Funding for roads, water, and utilities seen as key to meeting housing targets

The Housing Industry Association (HIA) has called on the federal government to allocate $12 billion in the upcoming budget for critical infrastructure, arguing that the investment is essential to unlocking land supply and addressing the nation’s housing crisis.
According to Jocelyn Martin (pictured above), managing director at the Housing Industry Association, a lack of enabling infrastructure — such as roads, water, and sewerage — is the primary barrier to increasing housing supply.
“Right now, the single biggest obstacle to housing supply is the lack of shovel-ready land,” Martin said. “Without essential infrastructure in place, land cannot be developed, and homes cannot be built.”
HIA’s proposal calls for a five-year, $12 billion commitment to fund essential infrastructure, which Martin said is necessary to meet housing demand and keep the government’s housing targets on track.
“This budget is the government’s chance to invest $12 billion over the next five years to deliver the roads, water and utilities that will make new housing developments a reality,” she said. “Without this investment, Australia will fall further behind its housing targets, leaving families and renters to bear the brunt of rising prices and worsening affordability.”

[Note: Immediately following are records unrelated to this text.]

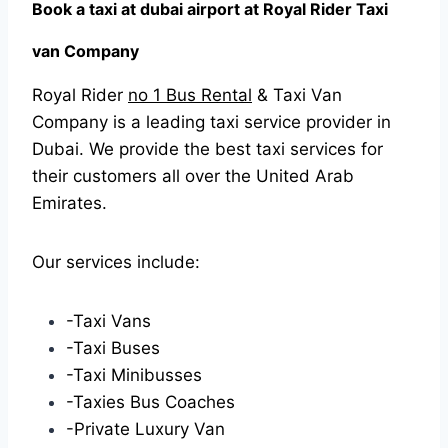
Book a taxi at dubai airport at Royal Rider Taxi
van Company
Royal Rider
no 1 Bus Rental
& Taxi Van
Company is a leading taxi service provider in
Dubai. We provide the best taxi services for
their customers all over the United Arab
Emirates.
Our services include:
-Taxi Vans
-Taxi Buses
-Taxi Minibusses
-Taxies Bus Coaches
-Private Luxury Van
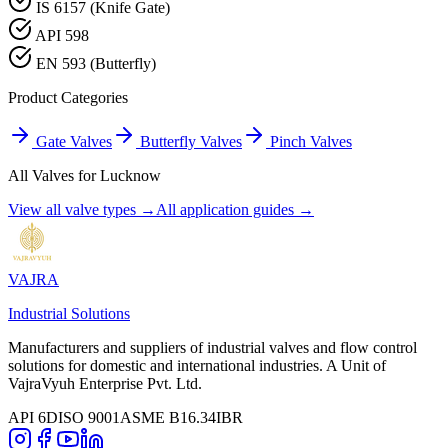
IS 6157 (Knife Gate)
API 598
EN 593 (Butterfly)
Product Categories
Gate Valves
Butterfly Valves
Pinch Valves
All Valves for
Lucknow
View all valve types →
All application guides →
VAJRA
Industrial Solutions
Manufacturers and suppliers of industrial valves and flow control
solutions for domestic and international industries. A Unit of
VajraVyuh Enterprise Pvt. Ltd.
API 6D
ISO 9001
ASME B16.34
IBR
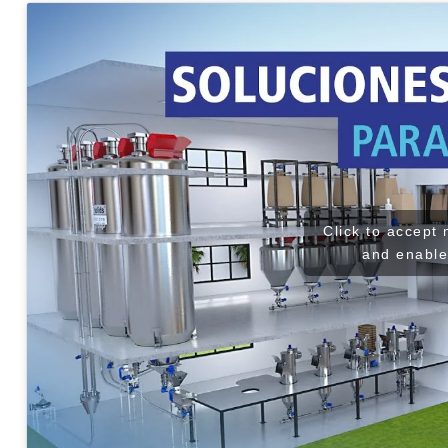
Click to accept
and enable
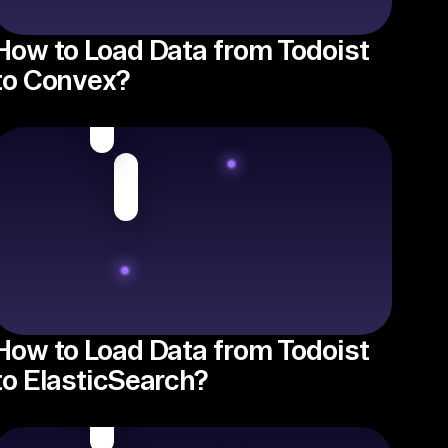
How to Load Data from Todoist
to Convex?
How to Load Data from Todoist
to ElasticSearch?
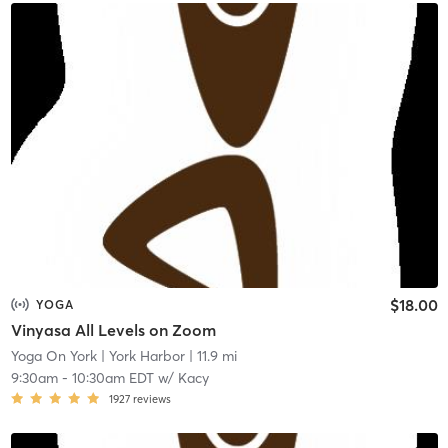
$18.00
YOGA
Vinyasa All Levels on Zoom
Yoga On York
| York Harbor
| 11.9 mi
9:30am
-
10:30am EDT
w/
Kacy
1927
reviews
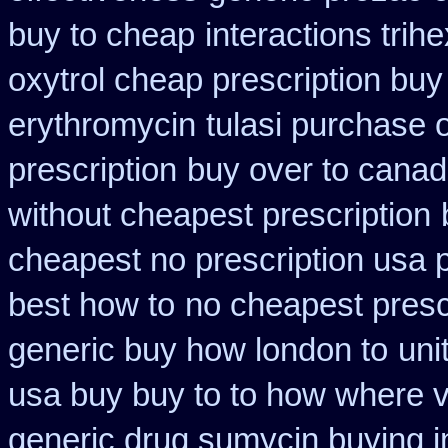
buy to cheap
interactions tri
oxytrol cheap prescription bu
erythromycin
tulasi purchase 
prescription
buy over to cana
without cheapest prescription
cheapest no prescription usa
best how to
no cheapest prescr
generic buy how london to
uni
usa buy buy to to how where v
generic drug sumycin buying i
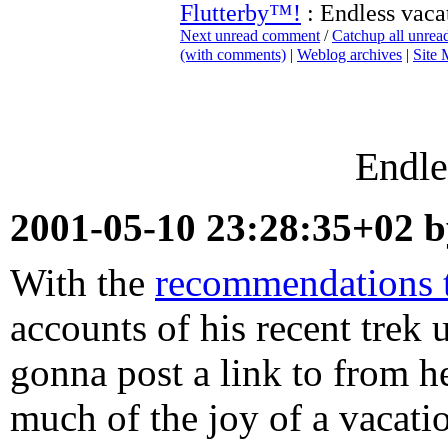
Flutterby™!
: Endless vaca
Next unread comment
/
Catchup all unre
(with comments)
|
Weblog archives
|
Site
Endle
2001-05-10 23:28:35+02 
With the
recommendations th
accounts of his recent trek
gonna post a link to from her
much of the joy of a vacati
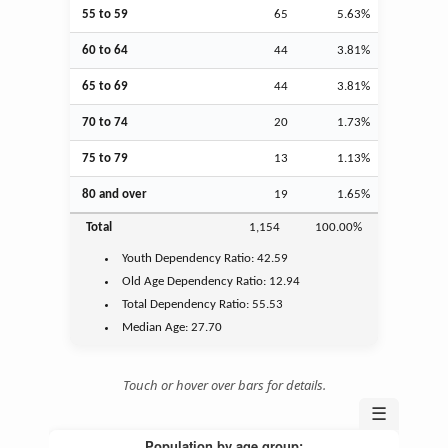
55 to 59
65
5.63%
60 to 64
44
3.81%
65 to 69
44
3.81%
70 to 74
20
1.73%
75 to 79
13
1.13%
80 and over
19
1.65%
Total
1,154
100.00%
Youth
Dependency Ratio:
42.59
Old Age
Dependency Ratio:
12.94
Total Dependency Ratio:
55.53
Median Age:
27.70
Touch or hover over bars for details.
☰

Australia needs to build 240,000 homes annually to keep pace with demand, but last year, completions were 60,000 homes below that target.
“The burden of funding this infrastructure has been unfairly placed on developers, who then have no choice but to pass those costs on to buyers,” said Martin, who called for a government partnership in funding infrastructure to ease affordability pressures and ensure more Australians can enter the property market.
HIA urged the government to focus investment on regional areas to help deliver affordable housing where it is most needed.
“Prioritising regional housing must be part of the solution. Regional Australia is growing, but the infrastructure simply has not kept up,” Martin said. “Housing supply cannot keep up with demand without the infrastructure to support it. This $12 billion commitment is the critical step we need to fast-track land supply, reduce costs and deliver homes to Australians.”